We reach this conclusion notwithstanding the language predicating waiver on "immediate sentencing." The language could have been deleted. See State v. Fisher , 877 N.W.2d 676, 682 (Iowa 2016) ("Absent from [the defendant's plea] form was any statement that by signing it or proceeding to immediate sentencing, [the defendant] was giving up his ability to contest the plea in the future ...." (emphasis added)). When read in context, its inclusion did not dilute the advisory. See State v. Sedlock , No. 15-1954, 2016 WL 5930883, at *1, n.1 (Iowa Ct. App. Oct. 12, 2016) (concluding identical language precluded the defendant from challenging his guilty plea); see also State v. Cramblit , No. 17-0048, 2017 WL 4844304, at *2 (Iowa Ct. App. Oct. 25, 2017) ("Although [the defendant] was not seeking immediate sentencing, we determine [the defendant] was adequately advised ‘failure to challenge the plea by filing the motion within the time provided prior to sentencing precludes a right to assert the challenge on appeal.’ " (citation omitted)).
We conclude Schulte's failure to file a motion in arrest of judgment after receiving a proper advisory on the consequence of the omission prevents her from challenging her guilty pleas on direct appeal. See Treptow , 960 N.W.2d at 109. We decline to address those challenges.
Schulte also contends the "sentencing court abused its discretion in imposing without suspending the sentences of incarceration, and in running those sentences consecutively." See State v. Evans , 672 N.W.2d 328, 331 (Iowa 2003) (setting forth standard of review). "[G]ood cause exists to appeal from a conviction following a guilty plea when the defendant challenges his or her sentence rather than the guilty plea." State v. Damme , 944 N.W.2d 98, 105 (Iowa 2020).
At sentencing, Schulte asked for the "minimum 30 days with credit for time served and [to] be placed on probation," based primarily on her sobriety for 248 days. The State sought "an indeterminate term not to exceed five years" plus one year, to "run consecutive to her other offense."

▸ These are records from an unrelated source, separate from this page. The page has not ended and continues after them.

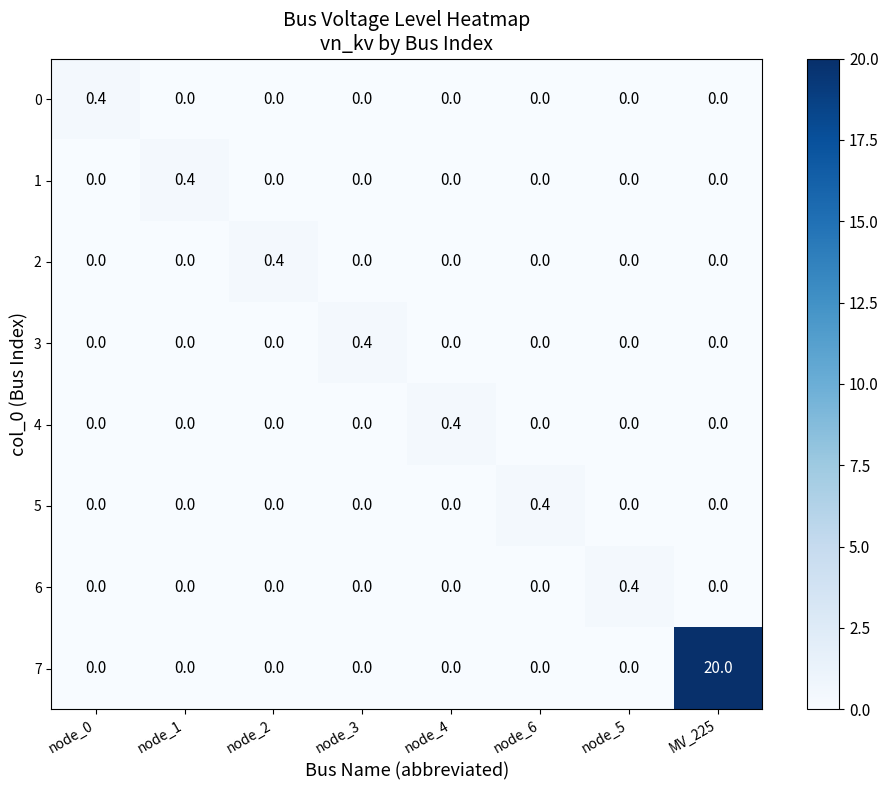

What is the difference between the highest and lowest values at node_1?

0.4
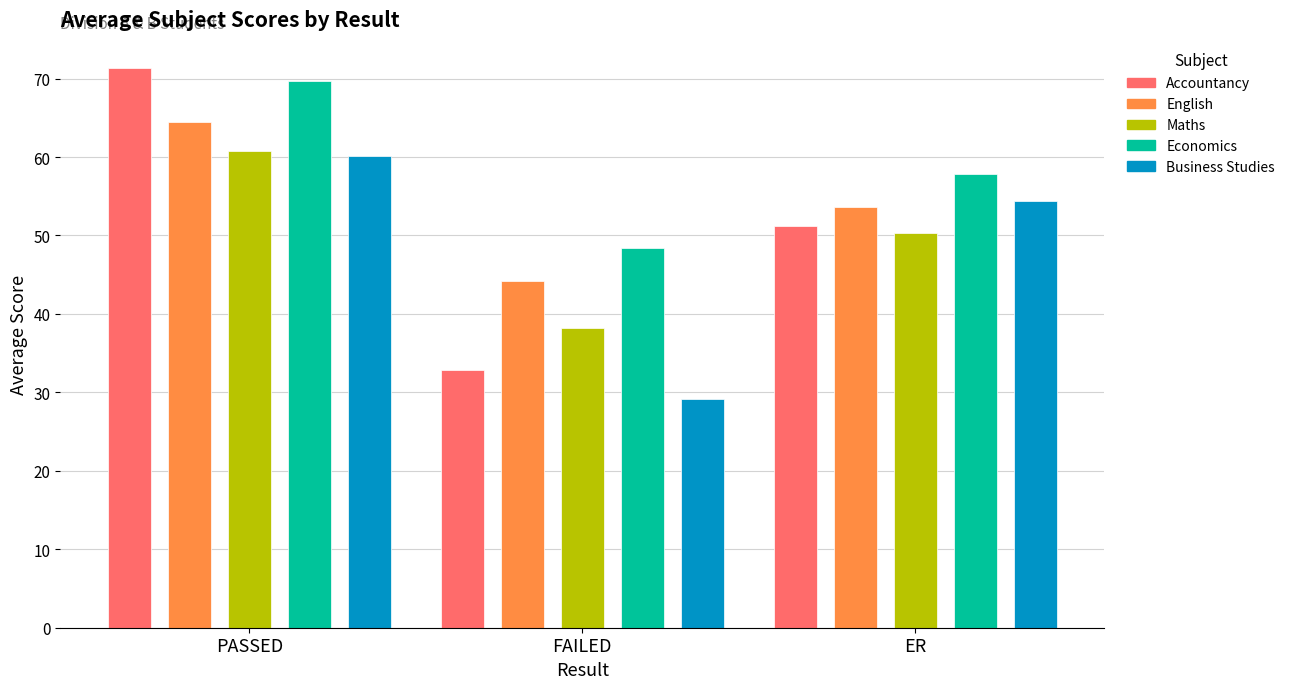

The Economics series shows 48.4 at FAILED. True or false?

True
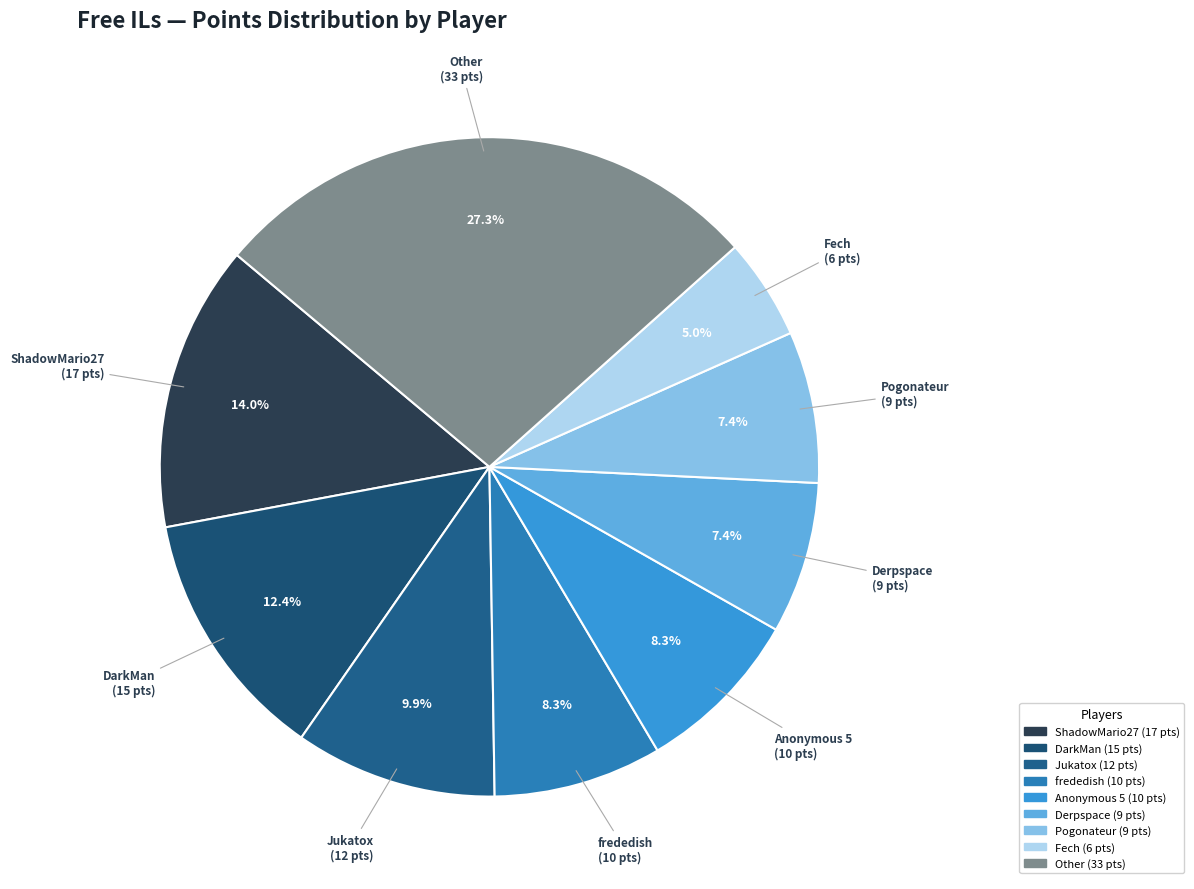

To the nearest percent, what is the average slice percentage?

11%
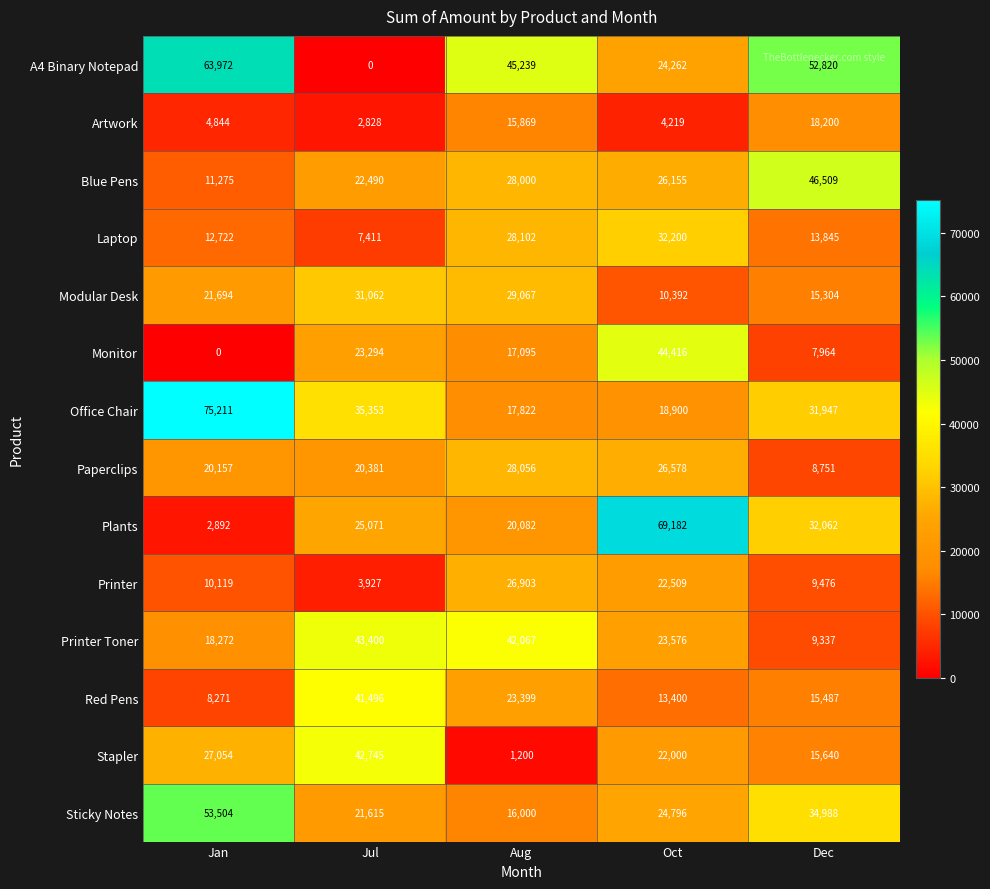

Which series has the largest range (max minus min)?

Plants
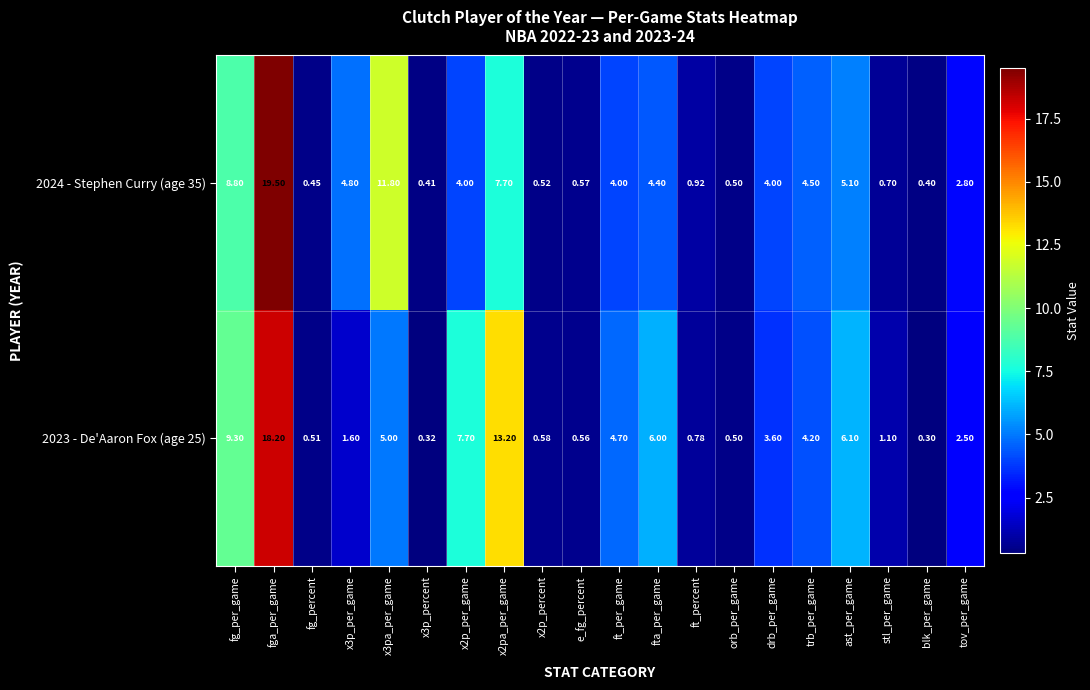

At which category is the sum across all series the highest?

fga_per_game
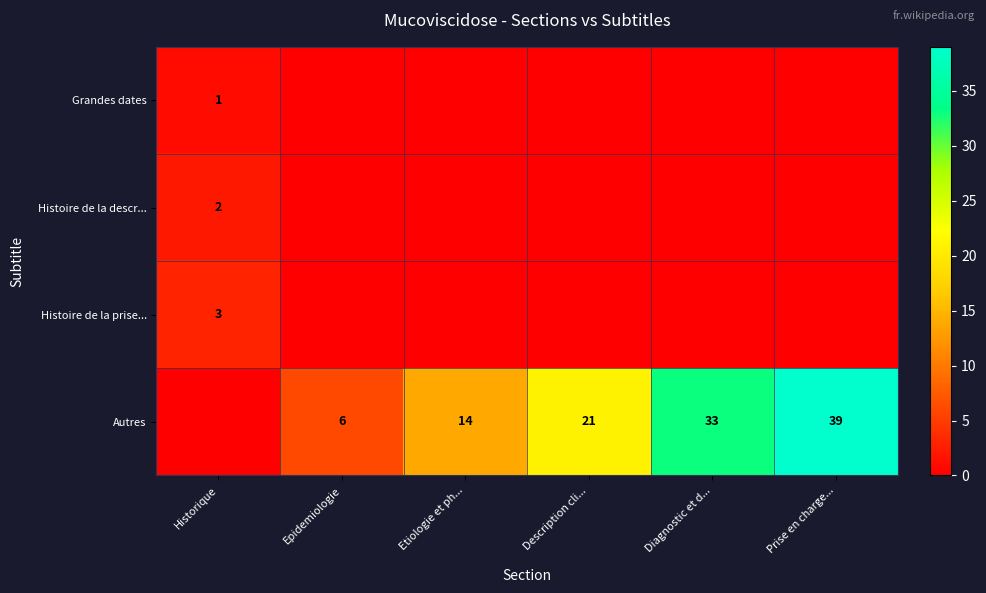

Is it true that Autres equals 33 at Diagnostic et d...?

True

The district court adopted the State's sentencing recommendation. The court reasoned that the second OWI occurred "fairly quickly" after the first and was followed by additional arrests that resulted in a fine and pleas. The court then stated:
Probation is denied because it's unwarranted in this case due to your criminal history, the nature and circumstances of the offense, your substance abuse history, propensity for further criminal activity, protection of the public and maximum opportunity for rehabilitation, and based upon information from the presentence investigation, and the short period of time between which these offenses happened.
The court confirmed these reasons in its written sentencing order. We discern no abuse of discretion in the court's sentence of incarceration and its imposition of consecutive terms.
We affirm Schulte's convictions, judgment and sentence. We find it unnecessary to address any remaining issues raised by the parties.